ChorWerk Ruhr - Stabat Mater

Sonntag, 19.02.2017
17.00 Uhr

Platz des europäischen Versprechens 1, 44787 Bochum / Tel.: +49 (0) 23 4 / 962 904 19
Chor­Werk Ruhr in der Chris­tus­kir­che | © Sabi­ne Mich­a­lak

CHORWERK RUHR gilt als ein Aushängeschild des Ruhrgebiets, den Chor verbindet eine lange Geschichte mit der CHRISTUSKIRCHE BOCHUM: In dieser Zeit ist das Ensemble  -  vor allem dank des Dirigats von FLORIAN HELGATH  -  zum Publikumsliebling der RUHRTRIENNALE gereift, die renommierten Orchester Europas laden es zu gemeinsamen Projekten ein  -  aber immer wieder kehrt Helgath mit seinem Wunderchor in die Christuskirche zurück. Warum? Ihrer Akustik wegen. Der in der Architekturkritik als epochal geltende Bau, 1956/59 von Dieter Oesterlen erdacht, trägt jede einzelne Stimme durch einen Raum, der den Chor wie eine einzige Stimme klingen lässt.  

Eine Stimme, die Musik fühlbar macht. Und zwar gerade die der großen und schweren und aussagestarken Werke. So  das „Stabat Mater“ von DOMENICO SCARLATTI, dem Zeitgenossen Bachs, es gilt als eine der eindrucksvollsten Vertonungen dieses Gedichts aus dem frühen Mittelalter. Und tatsächlich muss man sich, in Zeiten des Terrors, nur einmal einfühlen in die Szene, die der Chor besingt: „Stabat mater dolorosa“ … eine liebende Mutter steht unter dem Kreuz, an dem ihr Sohn verreckt. Lässt sich so etwas überhaupt singen? Und wenn, wie?  
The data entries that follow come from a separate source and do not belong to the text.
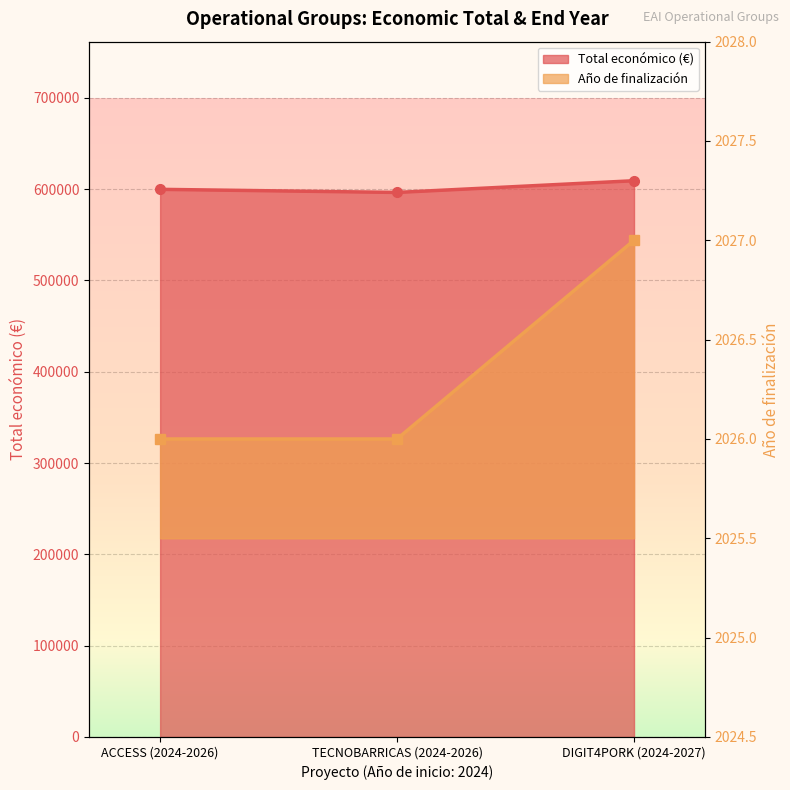

At which label does Total económico (€) line first exceed 599779?

DIGIT4PORK (2024-2027)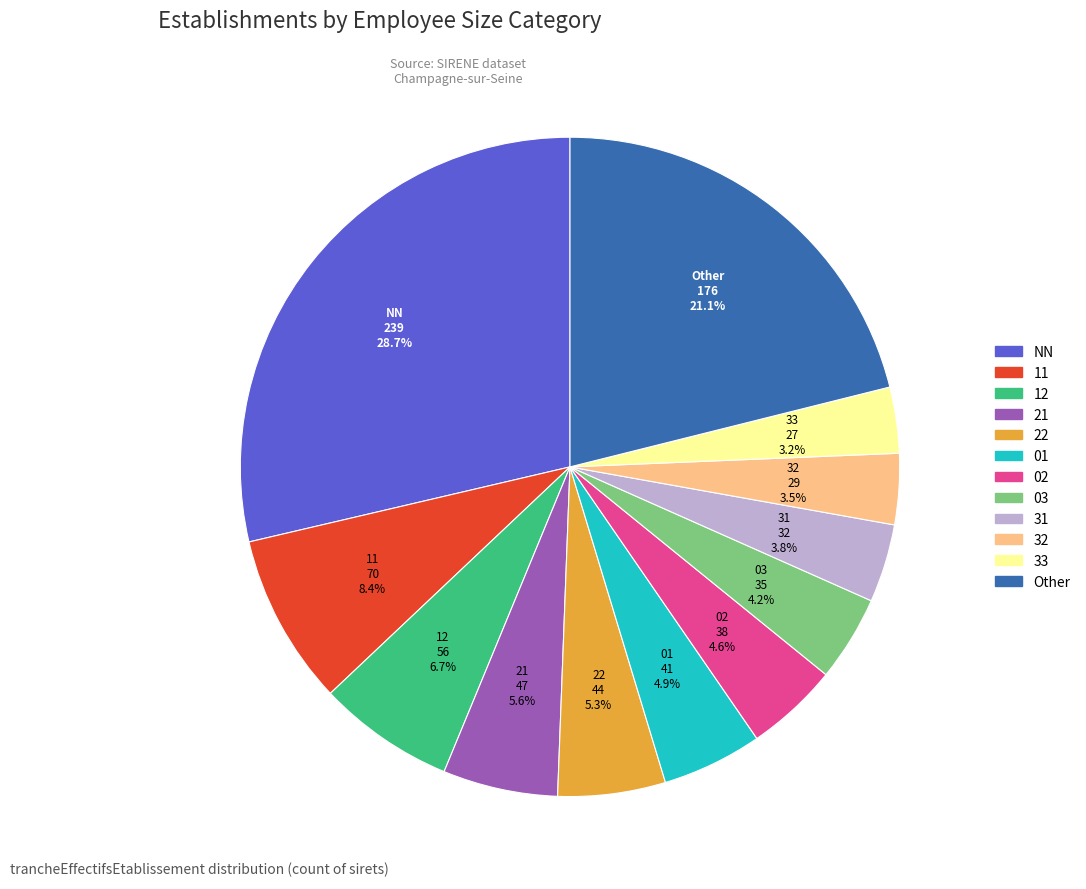

To the nearest percent, what portion does NN represent?

29%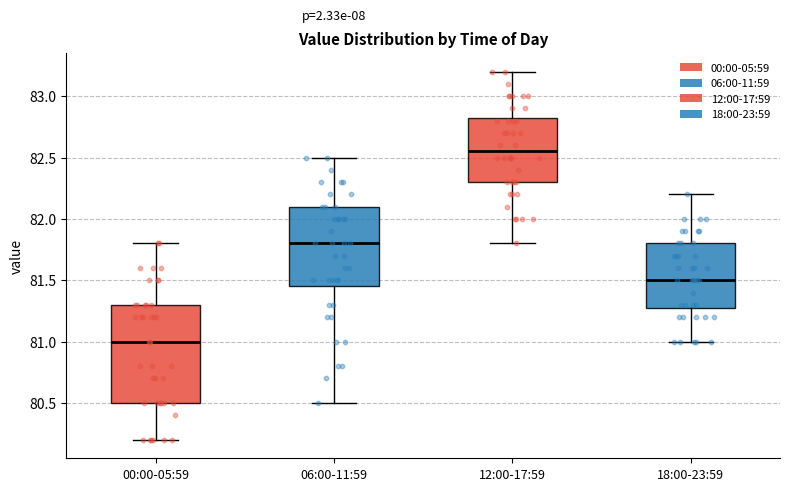

Reading left to right, read every box against the y-axis: the position of its median line, the range the box covers, and the ends of its whiskers. The values are not printed on the chart, so give them approximately, as read against the axis.

00:00-05:59: median 81.00, box 80.50 to 81.30, whiskers 80.20 to 81.80
06:00-11:59: median 81.80, box 81.45 to 82.10, whiskers 80.50 to 82.50
12:00-17:59: median 82.55, box 82.30 to 82.85, whiskers 81.80 to 83.20
18:00-23:59: median 81.50, box 81.30 to 81.80, whiskers 81.00 to 82.20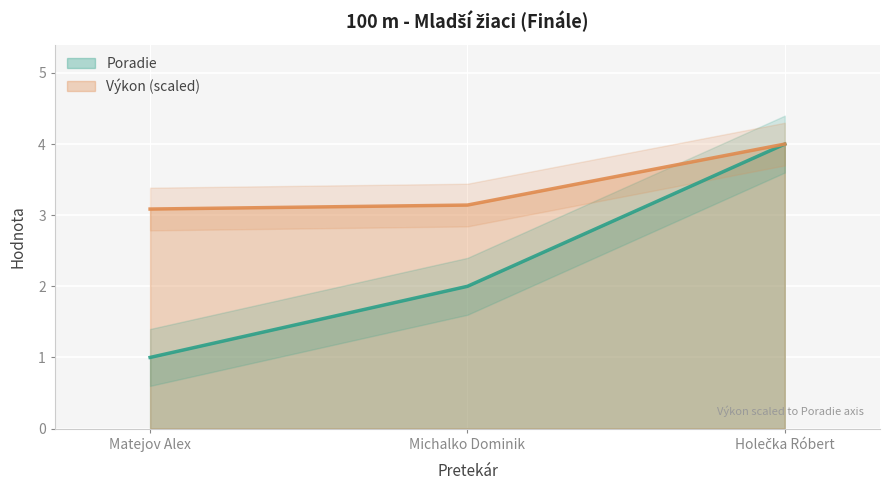

Reading left to right, extract all data points from this chart.

Poradie: Matejov Alex=1.0	Michalko Dominik=2.0	Holečka Róbert=4.0
Výkon: Matejov Alex=3.1	Michalko Dominik=3.1	Holečka Róbert=4.0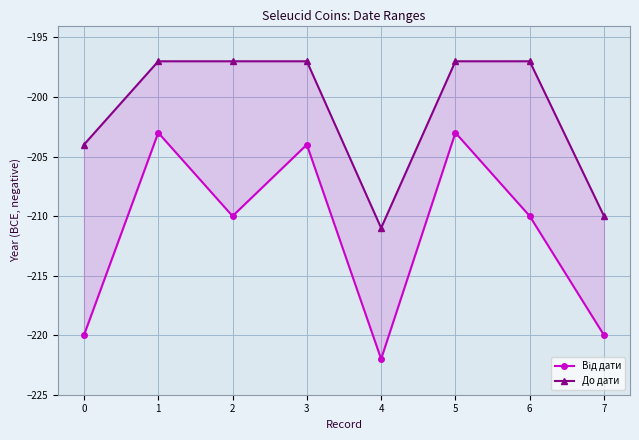

True or false: До дати and Від дати cross at least once.

False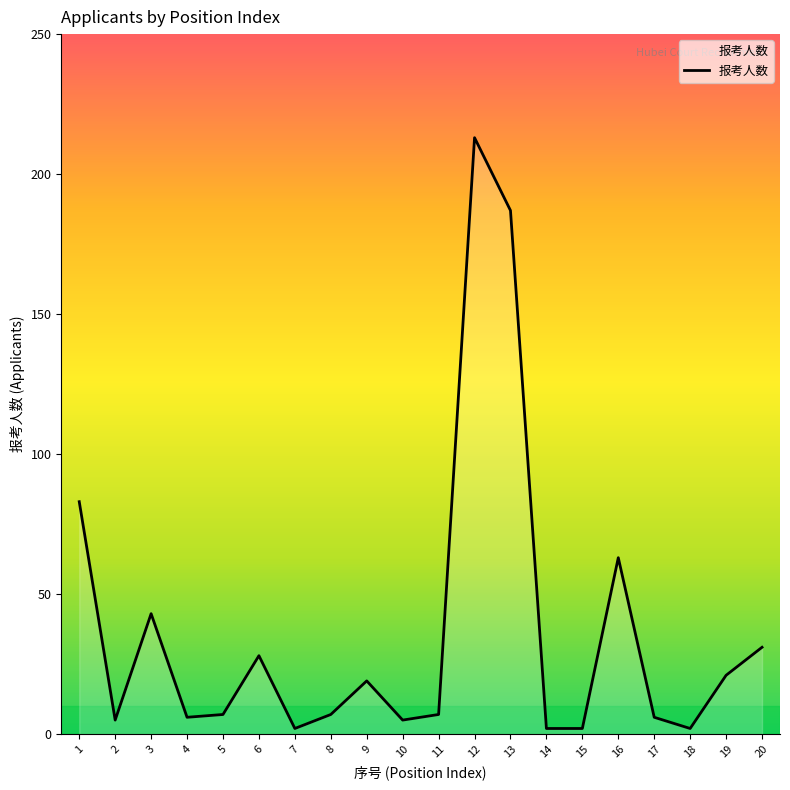

Which label corresponds to the largest value in the chart?

12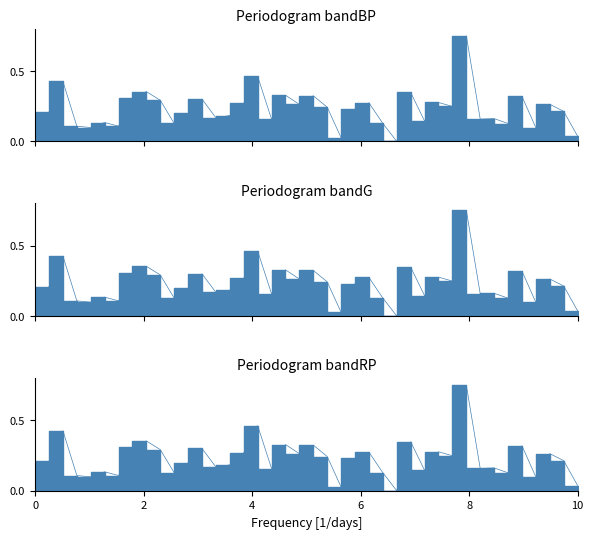

What is the difference between the maximum and second lowest values in the Intensity bandRP series?

0.7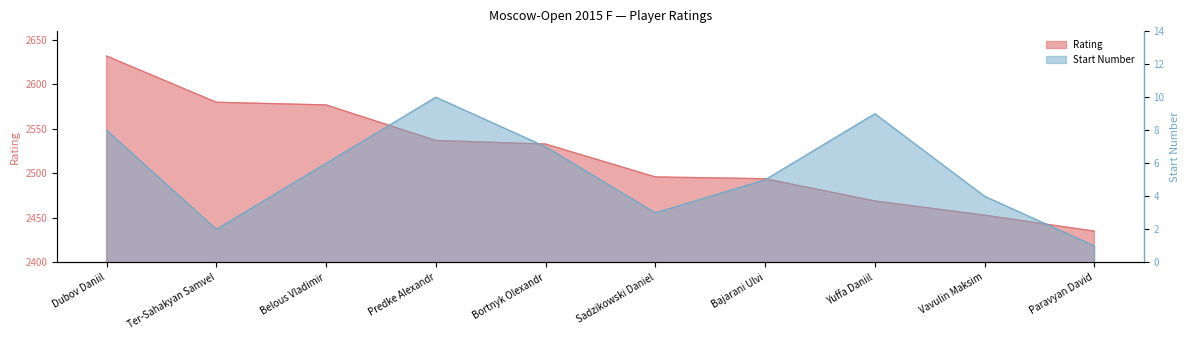

Which series has the largest total across all categories?

Rating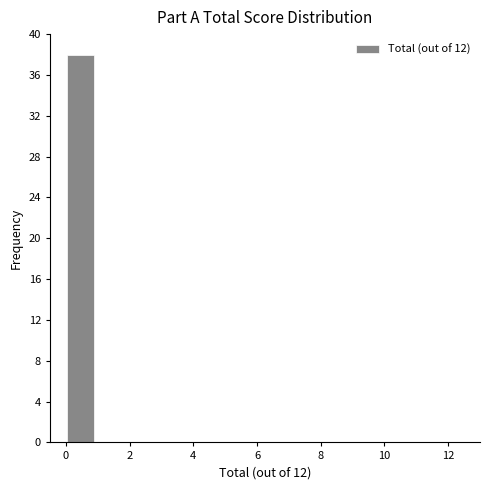

What is the height of the bar covering 0.0 to 1.0 on the x-axis? Neither the bar edges nor the heights are printed on the chart, so give them approximately, as read against the axes.

38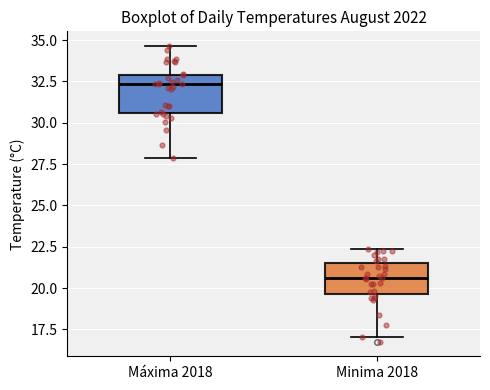

Reading left to right, transcribe this box plot: for each box, give where its median line is, the range the box spans, and where its two whiskers end, as read against the y-axis. The values are not printed on the chart, so give them approximately, as read against the axis.

Máxima 2018: median 32.5, box 30.5 to 33.0, whiskers 28.0 to 34.5
Minima 2018: median 20.5, box 19.5 to 21.5, whiskers 17.0 to 22.5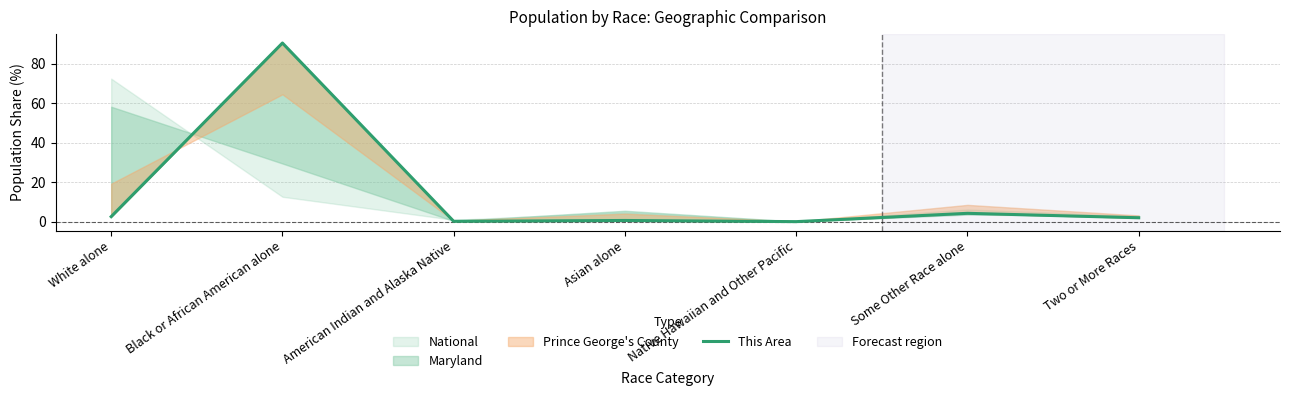

What is the difference between the maximum and minimum values?

90.4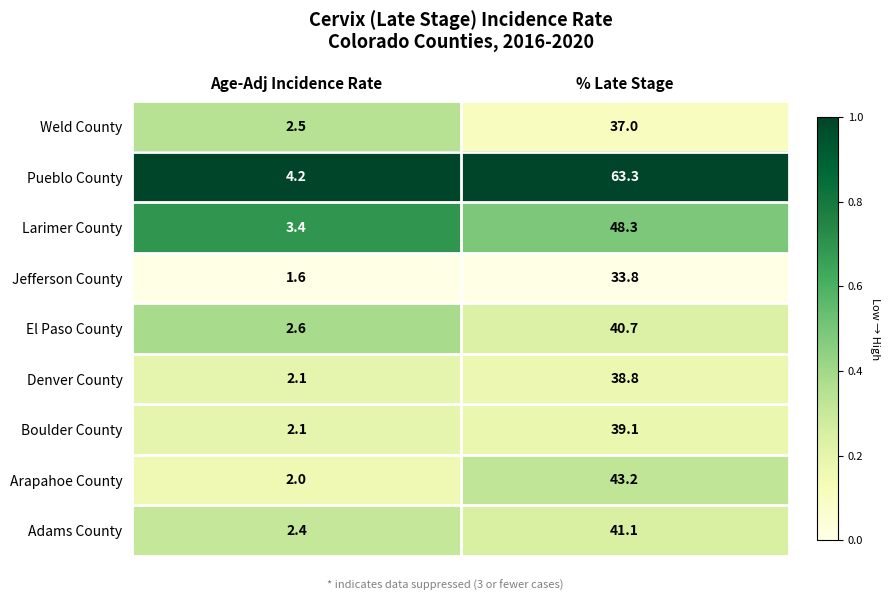

The Larimer County series shows 5.7 at Age-Adj Incidence Rate. True or false?

False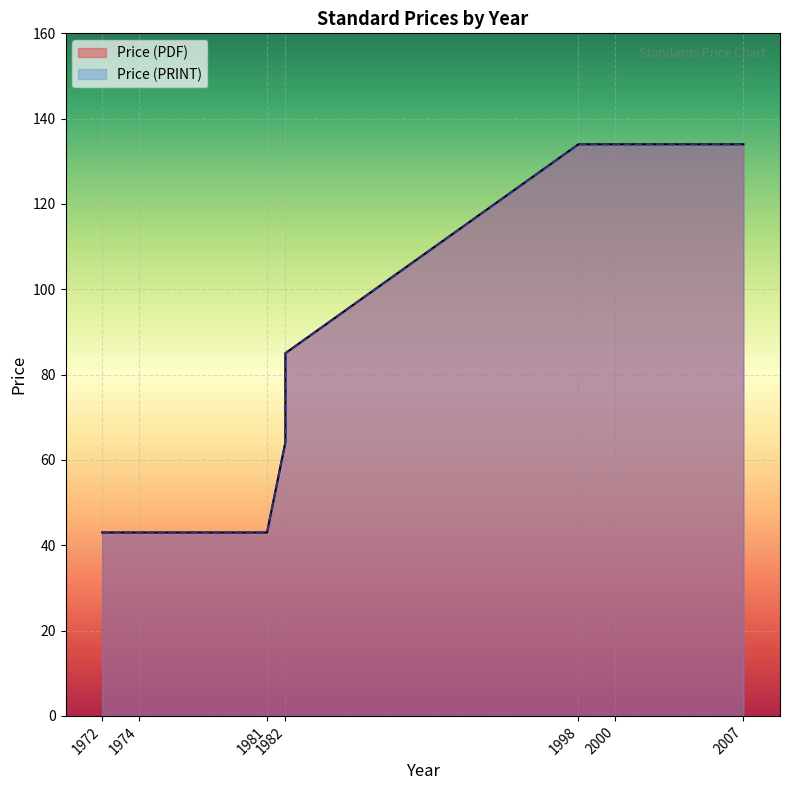

At how many categories does at least one series exceed 77?

4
Dem „Stabat Mater“ von Scarlatti, einer dichten polyphonen Komposition, stellt Helgath eine Motette von JOHANN SEBASTIAN BACH zur Seite  -  und beiden Werke wiederum das 2015 uraufgeführte Werk „Steinar (Steine)“ des 37jährigen Komponisten ONDREJ ADAMEK aus Prag. Steine sind verdichteter Klang, verdichtetes Leiden, auch sie erzählen, und das heißt hier: Die 24 Sängerinnen und Sänger werden zu Percussionisten, die neben vertrauten Instrumenten stehen  -  Gitarren, Kontrabass, Pauken  -  und neben solchen, deren Klang in einer Kirche eher unvertraut wirken dürfte   -  Acme Sirene, Boomwhackers, Kazoos, Wha-wah tubes, auch Kieselsteine und Gongs.  

Die Grenzen zwischen Gesang und Geräusch, zwischen Vokalem und Instrumentalem zerfließen. Was die menschliche Stimme an Klangfarben erschaffen kann, Chor und Raum bilden es ab, die ungeahnte Weite des Vokalen.